Take the lines from the one containing "the command's functionality." through the one containing "## LinkPrimaryAction.cs ##", both included, and swap "high cohesion" for "strong cohesion" with nothing else altered. Return only those lines.

--------------------

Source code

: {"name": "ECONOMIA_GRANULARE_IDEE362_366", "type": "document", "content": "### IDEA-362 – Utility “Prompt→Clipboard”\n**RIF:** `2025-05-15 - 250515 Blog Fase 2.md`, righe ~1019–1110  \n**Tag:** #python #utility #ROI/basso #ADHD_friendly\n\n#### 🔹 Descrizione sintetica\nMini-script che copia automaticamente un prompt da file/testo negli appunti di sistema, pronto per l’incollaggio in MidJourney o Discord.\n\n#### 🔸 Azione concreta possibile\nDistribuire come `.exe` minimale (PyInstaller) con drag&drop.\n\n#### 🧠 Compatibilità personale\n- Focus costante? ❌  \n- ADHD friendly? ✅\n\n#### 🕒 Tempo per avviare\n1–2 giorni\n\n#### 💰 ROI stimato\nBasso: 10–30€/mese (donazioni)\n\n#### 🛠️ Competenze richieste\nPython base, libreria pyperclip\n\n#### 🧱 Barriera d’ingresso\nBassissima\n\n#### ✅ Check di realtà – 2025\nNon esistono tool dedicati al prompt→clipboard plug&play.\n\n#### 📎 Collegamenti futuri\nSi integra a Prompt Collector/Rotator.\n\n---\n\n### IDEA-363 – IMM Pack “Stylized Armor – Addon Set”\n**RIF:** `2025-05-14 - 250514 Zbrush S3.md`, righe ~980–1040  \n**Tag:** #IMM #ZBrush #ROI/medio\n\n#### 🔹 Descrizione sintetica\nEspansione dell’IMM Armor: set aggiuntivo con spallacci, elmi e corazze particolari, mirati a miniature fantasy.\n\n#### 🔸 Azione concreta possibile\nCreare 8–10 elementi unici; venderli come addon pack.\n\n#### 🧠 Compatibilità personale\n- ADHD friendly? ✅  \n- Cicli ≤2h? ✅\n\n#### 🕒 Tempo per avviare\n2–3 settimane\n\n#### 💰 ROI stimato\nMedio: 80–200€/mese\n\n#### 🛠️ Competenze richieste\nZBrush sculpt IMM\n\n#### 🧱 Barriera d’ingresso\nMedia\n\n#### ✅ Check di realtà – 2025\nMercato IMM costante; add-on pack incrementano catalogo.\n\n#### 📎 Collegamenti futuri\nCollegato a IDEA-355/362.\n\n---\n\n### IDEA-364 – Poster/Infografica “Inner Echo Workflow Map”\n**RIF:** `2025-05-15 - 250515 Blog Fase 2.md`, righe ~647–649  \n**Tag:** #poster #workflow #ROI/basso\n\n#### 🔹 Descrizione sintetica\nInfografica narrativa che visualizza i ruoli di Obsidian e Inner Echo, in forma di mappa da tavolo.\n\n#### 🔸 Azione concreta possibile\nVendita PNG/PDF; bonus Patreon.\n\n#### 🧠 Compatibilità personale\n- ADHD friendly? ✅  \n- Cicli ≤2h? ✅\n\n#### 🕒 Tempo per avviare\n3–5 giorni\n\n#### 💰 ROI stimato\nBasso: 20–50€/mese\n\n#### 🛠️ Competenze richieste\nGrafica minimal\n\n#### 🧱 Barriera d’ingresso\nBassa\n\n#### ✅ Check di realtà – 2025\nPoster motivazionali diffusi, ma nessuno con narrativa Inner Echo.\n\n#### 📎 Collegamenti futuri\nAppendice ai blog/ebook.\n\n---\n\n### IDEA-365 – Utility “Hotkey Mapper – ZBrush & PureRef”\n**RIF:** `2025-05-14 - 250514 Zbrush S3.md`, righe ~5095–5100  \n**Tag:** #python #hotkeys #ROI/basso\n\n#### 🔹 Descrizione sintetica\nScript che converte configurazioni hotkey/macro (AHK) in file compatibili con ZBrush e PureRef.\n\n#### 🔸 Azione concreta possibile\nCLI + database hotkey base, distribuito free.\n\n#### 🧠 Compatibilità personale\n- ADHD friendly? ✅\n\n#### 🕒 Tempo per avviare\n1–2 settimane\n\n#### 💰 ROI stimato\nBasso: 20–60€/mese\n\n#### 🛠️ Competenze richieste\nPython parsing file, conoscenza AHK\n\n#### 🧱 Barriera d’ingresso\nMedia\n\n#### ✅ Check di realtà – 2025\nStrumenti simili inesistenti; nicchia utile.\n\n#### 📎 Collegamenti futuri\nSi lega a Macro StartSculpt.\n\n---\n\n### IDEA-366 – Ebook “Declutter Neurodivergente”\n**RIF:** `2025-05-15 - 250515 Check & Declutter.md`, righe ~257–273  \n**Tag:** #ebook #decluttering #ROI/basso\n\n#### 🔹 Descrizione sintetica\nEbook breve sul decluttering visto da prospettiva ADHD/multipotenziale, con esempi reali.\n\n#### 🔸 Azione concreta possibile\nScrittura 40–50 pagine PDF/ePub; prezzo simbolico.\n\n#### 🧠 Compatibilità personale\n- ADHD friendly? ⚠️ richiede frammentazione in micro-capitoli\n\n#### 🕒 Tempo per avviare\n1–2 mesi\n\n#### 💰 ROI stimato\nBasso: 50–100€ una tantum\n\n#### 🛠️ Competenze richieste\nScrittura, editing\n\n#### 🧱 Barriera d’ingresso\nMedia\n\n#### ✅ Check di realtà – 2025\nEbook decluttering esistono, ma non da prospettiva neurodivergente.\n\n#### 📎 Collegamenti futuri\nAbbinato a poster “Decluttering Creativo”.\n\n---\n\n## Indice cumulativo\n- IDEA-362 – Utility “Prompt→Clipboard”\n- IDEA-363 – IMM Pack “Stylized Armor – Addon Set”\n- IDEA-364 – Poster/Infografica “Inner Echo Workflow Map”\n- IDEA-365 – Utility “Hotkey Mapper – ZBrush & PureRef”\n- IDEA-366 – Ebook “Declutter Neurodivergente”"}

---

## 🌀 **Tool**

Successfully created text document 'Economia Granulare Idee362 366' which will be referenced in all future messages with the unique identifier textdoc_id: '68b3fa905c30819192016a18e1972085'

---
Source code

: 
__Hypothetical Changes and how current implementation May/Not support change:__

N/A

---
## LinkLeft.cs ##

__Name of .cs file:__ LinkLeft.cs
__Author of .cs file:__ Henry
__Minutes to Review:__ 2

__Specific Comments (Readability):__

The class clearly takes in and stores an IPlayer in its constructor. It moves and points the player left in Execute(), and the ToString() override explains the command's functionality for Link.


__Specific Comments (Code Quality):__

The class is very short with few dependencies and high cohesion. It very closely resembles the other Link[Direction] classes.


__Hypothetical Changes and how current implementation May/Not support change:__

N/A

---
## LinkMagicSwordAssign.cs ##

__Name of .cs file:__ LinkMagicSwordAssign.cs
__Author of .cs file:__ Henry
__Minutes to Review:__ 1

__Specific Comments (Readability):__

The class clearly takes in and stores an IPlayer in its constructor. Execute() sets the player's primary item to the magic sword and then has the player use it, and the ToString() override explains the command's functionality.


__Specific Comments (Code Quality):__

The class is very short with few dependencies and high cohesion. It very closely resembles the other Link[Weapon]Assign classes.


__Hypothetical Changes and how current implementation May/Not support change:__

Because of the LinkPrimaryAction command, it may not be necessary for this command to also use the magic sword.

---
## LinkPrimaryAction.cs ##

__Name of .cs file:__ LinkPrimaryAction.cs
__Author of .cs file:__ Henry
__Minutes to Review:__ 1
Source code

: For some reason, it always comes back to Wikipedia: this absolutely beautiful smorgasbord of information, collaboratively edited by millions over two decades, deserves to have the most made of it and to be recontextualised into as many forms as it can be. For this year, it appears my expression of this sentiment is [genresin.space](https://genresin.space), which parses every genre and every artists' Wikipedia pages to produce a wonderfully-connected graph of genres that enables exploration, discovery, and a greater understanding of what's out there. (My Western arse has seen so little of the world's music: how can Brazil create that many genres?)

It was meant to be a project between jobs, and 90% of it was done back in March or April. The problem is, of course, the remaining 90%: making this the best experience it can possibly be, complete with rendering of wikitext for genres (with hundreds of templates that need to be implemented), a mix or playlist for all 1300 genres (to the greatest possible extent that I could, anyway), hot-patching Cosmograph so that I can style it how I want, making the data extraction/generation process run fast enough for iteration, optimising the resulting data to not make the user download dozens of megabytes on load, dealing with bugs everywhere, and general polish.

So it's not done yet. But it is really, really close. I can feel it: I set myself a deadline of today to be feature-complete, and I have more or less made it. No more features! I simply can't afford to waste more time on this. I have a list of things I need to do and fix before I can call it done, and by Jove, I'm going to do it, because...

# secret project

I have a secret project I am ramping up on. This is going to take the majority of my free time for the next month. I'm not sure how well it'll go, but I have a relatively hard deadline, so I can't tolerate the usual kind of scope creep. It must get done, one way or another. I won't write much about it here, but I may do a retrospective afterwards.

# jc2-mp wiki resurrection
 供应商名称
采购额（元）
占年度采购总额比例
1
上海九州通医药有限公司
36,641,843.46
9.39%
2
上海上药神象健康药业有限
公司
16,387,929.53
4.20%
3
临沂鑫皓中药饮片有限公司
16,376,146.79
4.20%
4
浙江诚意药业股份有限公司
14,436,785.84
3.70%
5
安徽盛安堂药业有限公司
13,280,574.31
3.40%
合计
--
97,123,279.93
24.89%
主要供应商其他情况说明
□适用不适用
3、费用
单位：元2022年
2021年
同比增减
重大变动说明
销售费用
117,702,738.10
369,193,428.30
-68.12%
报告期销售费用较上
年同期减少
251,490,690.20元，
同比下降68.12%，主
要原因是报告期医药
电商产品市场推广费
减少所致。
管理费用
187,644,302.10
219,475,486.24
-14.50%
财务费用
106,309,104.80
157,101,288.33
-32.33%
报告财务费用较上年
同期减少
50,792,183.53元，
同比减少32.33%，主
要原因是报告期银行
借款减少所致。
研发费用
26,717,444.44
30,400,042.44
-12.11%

--------------------

**RESPONSE AREA**
The class clearly takes in and stores an IPlayer in its constructor. Execute() sets the player's primary item to the magic sword and then has the player use it, and the ToString() override explains the command's functionality.


__Specific Comments (Code Quality):__

The class is very short with few dependencies and strong cohesion. It very closely resembles the other Link[Weapon]Assign classes.


__Hypothetical Changes and how current implementation May/Not support change:__

Because of the LinkPrimaryAction command, it may not be necessary for this command to also use the magic sword.

---
## LinkPrimaryAction.cs ##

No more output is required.